En clair, ce jeu n'est qu'une simple copie officielle de Bomberman. Il est d'ailleurs possible d'incarner soit Wario, soit Bomberman.
Contrairement au jeu de Hudson, même le mode solo est un pseudo mode multijoueurs. Ah, on me fait signe qu'il n'y a pas de mode multijoueurs dans Wario Blast. On y perd donc ici tout ce qui fait l'attrait d'un Bomberman. Passons, et tentons de continuer.

Wario Blast sur Game Boy.
On doit donc passer trois manches pour terminer un niveau. Pour gagner une manche c'est simple : rester le dernier en vie ! L'IA des adversaires n'étant vraiment pas très élevée, ce ne sera pas trop difficile... Sauf que lorsque l'on en a trois qui se mettent à faire n'importe quoi en posant des bombes partout, on risque bien vite de se retrouver entre deux feux et de perdre la manche !

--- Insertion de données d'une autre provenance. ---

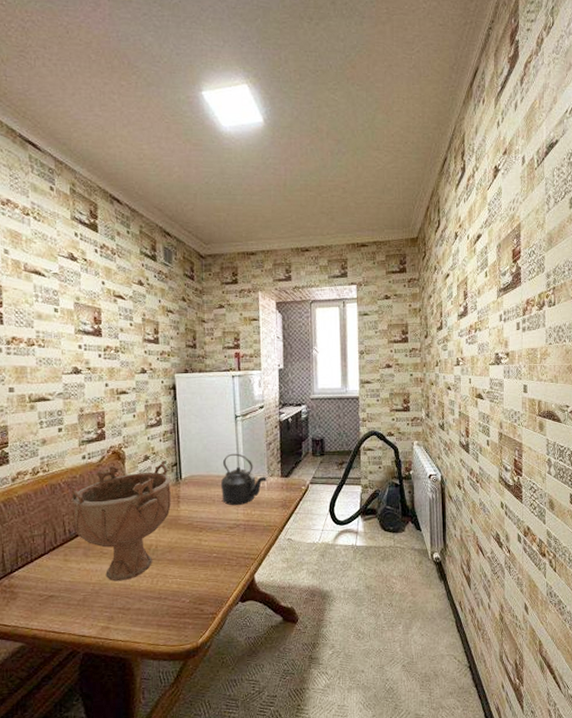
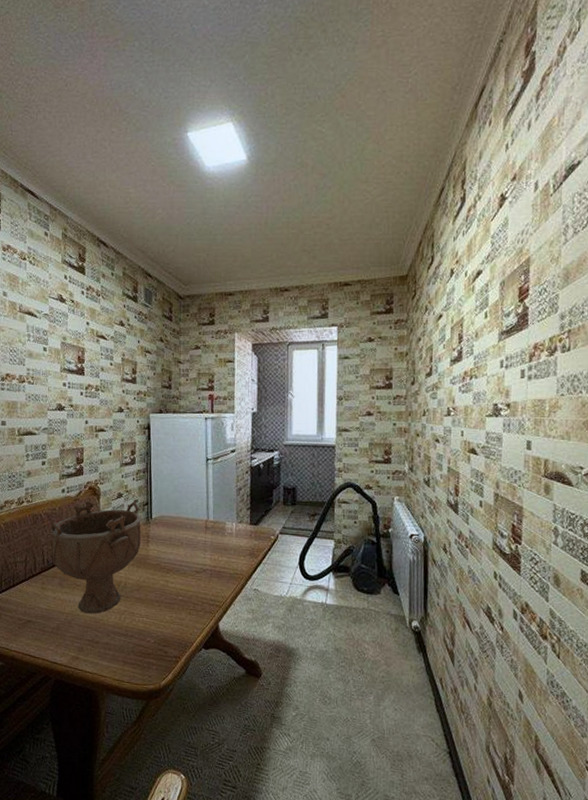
kettle: present [220,453,268,506] -> none [189,496,236,550]

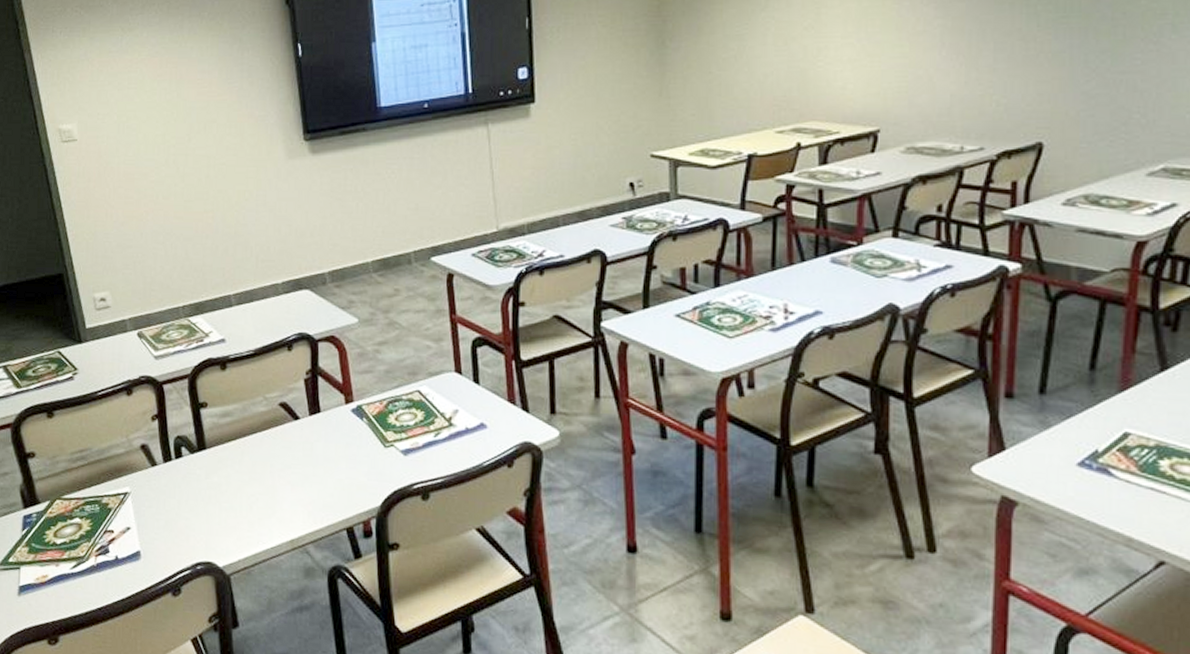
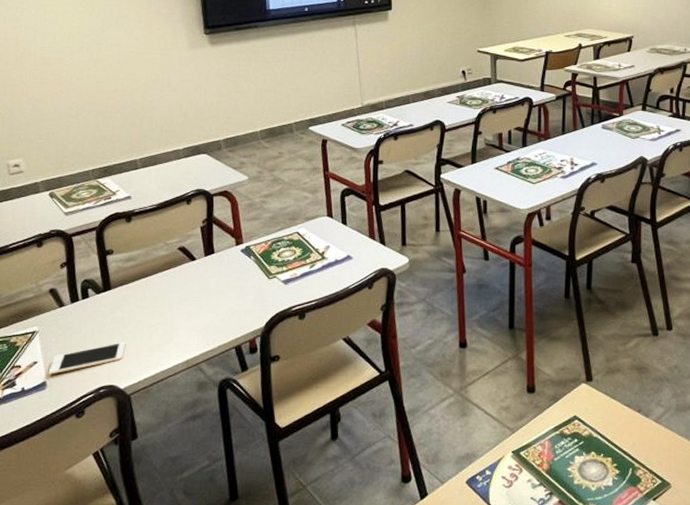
cell phone: none [142,511,224,544] -> present [48,341,126,375]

On retrouve les classiques flammes qui permettant d'exploser plus large, les bombes qui permettent de poser une bombe supplémentaire, le gant qui permet de lancer la bombe, les chaussures pour aller plus vite et enfin la possibilité même de frapper les adversaires.
Une fois les trois manches gagnées, l'accès au boss se débloque. On a huit niveaux comme ça, avec un système de mot de passe entre les niveaux.
Rien de bien folichon donc, puisque le fait de jouer seul à ce jeu lui retire pratiquement tout son intérêt.